◆ **WHAT TO WORK ON**
Extend the article about Shu Chang and her e-commerce consulting company, picking up right after its last sentence.

◆ **TEXT UNDER STUDY**
|The term "maker" has become increasingly popular in China. [Photo/cnwomen.com.cn]|
An e-commerce consultancy firm consistently produces striking daily sales figures of 5 million yuan (U.S. $780,000). Some 1 million yuan (U.S. $156,000) is achieved for them on vip.com, an online sales shopping mall every day and more than 1 million yuan (U.S. $156,000) is brought in every day on WeChat (a popular Chinese social messaging app).
The booming sales figures and huge number of clients are the impressive results achieved by Shu Chang, a woman born in the 1980s, along with the help of her 40 business partners.
On the country's numerous e-commerce platforms — fueled by the Chinese government's latest "Internet Plus" development strategy — a myriad of miracles take place every day.
Therefore, Shu and her associates named their company Qiji (a homonym for miracle) E-business Consulting.
When talking about entrepreneurship, Shu always has a lot to say. Although no one in her family has ever gone into business before, she has found herself totally absorbed in the field. She liked reading books on marketing and sales already whilst at university. The more cases she read, the more she itched to try and tap into the business sphere herself.
After saving several months of living expenses, Shu finally stocked her first goods by posting them on her university's BBS (electronic bulletin board system).

◆ **DATA RECORDS**

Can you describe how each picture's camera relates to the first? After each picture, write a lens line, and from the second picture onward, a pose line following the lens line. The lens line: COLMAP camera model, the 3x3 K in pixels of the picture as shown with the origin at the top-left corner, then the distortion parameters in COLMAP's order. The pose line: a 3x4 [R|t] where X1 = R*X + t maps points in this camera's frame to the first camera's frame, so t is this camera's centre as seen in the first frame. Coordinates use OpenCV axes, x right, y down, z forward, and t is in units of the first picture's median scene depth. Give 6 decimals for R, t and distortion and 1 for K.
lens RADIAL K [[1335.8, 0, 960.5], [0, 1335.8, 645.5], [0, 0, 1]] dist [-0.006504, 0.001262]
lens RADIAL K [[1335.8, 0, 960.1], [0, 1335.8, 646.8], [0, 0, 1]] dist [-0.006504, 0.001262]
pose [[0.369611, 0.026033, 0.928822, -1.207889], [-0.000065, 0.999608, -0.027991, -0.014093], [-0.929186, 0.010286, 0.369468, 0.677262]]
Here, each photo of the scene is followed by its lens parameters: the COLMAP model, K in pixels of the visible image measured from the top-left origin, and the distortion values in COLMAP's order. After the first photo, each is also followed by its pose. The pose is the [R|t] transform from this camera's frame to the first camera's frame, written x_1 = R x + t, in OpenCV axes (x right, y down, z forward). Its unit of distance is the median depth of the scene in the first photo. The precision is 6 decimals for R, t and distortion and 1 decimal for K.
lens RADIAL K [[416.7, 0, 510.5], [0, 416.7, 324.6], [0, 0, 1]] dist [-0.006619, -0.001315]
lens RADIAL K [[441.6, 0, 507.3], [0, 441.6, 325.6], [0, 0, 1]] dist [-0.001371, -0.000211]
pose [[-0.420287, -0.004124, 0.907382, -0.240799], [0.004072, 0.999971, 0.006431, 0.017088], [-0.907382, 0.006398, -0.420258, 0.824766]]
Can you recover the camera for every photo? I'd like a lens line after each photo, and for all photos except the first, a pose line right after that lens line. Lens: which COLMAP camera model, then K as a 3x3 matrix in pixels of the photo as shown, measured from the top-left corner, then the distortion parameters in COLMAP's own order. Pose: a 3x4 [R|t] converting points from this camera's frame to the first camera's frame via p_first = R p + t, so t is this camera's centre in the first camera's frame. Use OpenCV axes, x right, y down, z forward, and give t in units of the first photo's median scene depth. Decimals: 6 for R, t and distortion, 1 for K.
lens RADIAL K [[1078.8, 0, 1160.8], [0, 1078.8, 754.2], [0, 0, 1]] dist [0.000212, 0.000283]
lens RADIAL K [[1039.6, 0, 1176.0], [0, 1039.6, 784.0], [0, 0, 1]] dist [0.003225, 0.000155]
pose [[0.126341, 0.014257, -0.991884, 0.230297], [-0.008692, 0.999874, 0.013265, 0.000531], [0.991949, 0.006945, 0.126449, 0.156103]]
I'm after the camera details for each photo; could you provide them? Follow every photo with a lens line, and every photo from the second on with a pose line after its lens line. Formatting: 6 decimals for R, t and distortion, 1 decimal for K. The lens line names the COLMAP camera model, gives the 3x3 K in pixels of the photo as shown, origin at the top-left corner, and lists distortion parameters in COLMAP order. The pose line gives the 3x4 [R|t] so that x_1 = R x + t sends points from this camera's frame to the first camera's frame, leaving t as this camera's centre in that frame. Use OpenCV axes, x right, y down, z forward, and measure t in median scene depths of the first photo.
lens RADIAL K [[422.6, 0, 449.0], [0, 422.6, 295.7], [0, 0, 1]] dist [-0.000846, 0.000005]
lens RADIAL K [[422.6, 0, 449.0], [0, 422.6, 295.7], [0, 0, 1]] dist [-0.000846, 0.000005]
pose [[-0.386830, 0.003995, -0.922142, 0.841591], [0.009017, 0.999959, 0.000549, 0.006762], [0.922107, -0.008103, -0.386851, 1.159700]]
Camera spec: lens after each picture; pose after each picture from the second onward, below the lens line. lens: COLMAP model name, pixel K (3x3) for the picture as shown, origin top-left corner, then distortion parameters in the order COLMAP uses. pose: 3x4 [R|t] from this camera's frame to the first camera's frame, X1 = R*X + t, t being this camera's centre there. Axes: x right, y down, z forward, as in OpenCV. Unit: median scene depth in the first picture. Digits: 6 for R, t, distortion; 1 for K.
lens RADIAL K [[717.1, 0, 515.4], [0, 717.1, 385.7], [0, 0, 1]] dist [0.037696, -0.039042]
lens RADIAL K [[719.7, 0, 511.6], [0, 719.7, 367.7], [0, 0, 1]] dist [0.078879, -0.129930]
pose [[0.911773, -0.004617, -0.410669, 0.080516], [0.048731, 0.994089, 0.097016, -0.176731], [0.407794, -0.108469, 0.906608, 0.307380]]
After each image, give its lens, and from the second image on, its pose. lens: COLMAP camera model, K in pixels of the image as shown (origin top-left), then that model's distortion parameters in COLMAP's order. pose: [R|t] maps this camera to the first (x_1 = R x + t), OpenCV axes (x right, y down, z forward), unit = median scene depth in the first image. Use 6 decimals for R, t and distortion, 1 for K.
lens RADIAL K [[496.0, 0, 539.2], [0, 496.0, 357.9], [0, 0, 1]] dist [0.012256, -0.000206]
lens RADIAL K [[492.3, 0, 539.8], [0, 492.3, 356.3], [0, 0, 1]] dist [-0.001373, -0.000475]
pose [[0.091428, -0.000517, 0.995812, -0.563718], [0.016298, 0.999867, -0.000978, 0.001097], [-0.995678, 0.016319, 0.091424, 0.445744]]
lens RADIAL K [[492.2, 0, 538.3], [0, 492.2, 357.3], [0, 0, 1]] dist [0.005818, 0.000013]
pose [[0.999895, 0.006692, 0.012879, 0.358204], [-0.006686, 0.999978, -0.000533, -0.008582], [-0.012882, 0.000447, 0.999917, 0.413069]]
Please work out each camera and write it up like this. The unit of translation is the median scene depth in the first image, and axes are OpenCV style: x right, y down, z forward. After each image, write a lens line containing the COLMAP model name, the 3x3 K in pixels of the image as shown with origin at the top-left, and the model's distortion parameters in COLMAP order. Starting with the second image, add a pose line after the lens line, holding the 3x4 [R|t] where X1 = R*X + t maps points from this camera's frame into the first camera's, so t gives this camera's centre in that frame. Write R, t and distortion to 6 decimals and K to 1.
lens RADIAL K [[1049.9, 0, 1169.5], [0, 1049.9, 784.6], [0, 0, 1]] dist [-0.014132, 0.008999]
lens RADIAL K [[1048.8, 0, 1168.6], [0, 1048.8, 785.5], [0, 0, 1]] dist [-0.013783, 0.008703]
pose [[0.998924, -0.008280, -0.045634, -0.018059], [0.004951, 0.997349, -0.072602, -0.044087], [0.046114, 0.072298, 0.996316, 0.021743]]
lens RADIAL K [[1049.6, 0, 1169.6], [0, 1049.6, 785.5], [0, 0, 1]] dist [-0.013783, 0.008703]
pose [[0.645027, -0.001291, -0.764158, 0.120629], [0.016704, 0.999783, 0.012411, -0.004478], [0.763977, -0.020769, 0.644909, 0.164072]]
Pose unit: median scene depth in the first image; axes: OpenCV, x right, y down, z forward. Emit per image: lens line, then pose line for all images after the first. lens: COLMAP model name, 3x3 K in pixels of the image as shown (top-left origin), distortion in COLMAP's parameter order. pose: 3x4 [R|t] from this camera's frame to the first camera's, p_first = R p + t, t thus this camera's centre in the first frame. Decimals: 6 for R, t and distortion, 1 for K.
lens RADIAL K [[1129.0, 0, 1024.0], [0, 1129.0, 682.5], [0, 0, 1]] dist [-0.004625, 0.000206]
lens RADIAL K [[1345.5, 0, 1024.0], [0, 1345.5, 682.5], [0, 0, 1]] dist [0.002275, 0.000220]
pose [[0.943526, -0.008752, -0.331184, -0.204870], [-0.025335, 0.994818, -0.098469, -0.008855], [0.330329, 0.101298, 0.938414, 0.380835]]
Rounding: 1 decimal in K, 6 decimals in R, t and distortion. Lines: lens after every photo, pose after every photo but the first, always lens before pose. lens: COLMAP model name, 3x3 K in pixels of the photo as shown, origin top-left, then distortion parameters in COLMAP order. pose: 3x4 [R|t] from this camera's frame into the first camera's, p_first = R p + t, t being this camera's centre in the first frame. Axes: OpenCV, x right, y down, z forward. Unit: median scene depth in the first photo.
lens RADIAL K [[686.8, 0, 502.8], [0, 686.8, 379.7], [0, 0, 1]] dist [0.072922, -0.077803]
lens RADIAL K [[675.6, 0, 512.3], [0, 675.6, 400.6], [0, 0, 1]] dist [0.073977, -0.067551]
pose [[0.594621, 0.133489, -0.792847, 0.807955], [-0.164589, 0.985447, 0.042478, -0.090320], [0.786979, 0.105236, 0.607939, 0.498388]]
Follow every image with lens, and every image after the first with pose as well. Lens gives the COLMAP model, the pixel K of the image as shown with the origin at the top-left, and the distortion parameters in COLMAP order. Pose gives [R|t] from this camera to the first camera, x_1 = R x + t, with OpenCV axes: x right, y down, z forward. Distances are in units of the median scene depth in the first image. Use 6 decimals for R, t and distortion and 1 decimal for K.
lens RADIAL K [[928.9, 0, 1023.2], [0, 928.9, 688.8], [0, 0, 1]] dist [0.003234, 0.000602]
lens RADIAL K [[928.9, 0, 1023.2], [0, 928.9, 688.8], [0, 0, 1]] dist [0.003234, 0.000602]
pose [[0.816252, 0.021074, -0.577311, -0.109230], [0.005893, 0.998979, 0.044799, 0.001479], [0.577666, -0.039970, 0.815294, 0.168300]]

◆ **RESPONSE TO THE EXERCISE**
She also started a shop on Taobao, Asia's largest online trading platform, using the marketing skills she had built up in the library. By the time she reached her senior year of study, she had established her own processing workshop and had no less than eight booths at the local Olympic Square Electronic City shopping mall. At that time, all her classmates were still busy hunting jobs.
However, she had yet to realize her dream of entering one of the Fortune Global 500 companies. Consequently, she committed her workshop to the care of her partners upon graduation in 2006 and went to work at the IBM's Shenzhen branch following round-after-round of tough interviews.
From IBM in Shenzhen to Hewlett-Packard in Dalian, she accumulated bundles of working experience. With rich managerial expertise and program-related know-how, she was no longer satisfied with the establishment of a physical workshop. In 2010 Shu left HP and started a corporation in the real sense.
With her valuable experience in the first-hand operation of e-businesses, tough practice in the shopping mall market and highly efficient communication and management methods learned at the two Fortune-500s, Shu has developed a unique spectrum of e-business operation means. Her company provides a one-stop service for inexperienced factory owners who might otherwise have little knowledge of e-commerce.
Under the support of Liaoning Provincial Women's Federation, Shu was subsequently invited to train farm entrepreneurs on how to combine agriculture with the "Internet Plus" concepts in many cities in north China's Liaoning Provinces.
Shu has trained nearly a thousand people in total. Qiji E-business Consulting, with an impressive sales volume of its own as high as 56 million yuan (U.S. $8.75 million) in 2014, is exerting increasing influence upon start-ups.
Drawing on her years of experience in e-businesses and a sharp mind for the market, Shu set up another company at the end of 2014: Dalian Haipu Biotechnology.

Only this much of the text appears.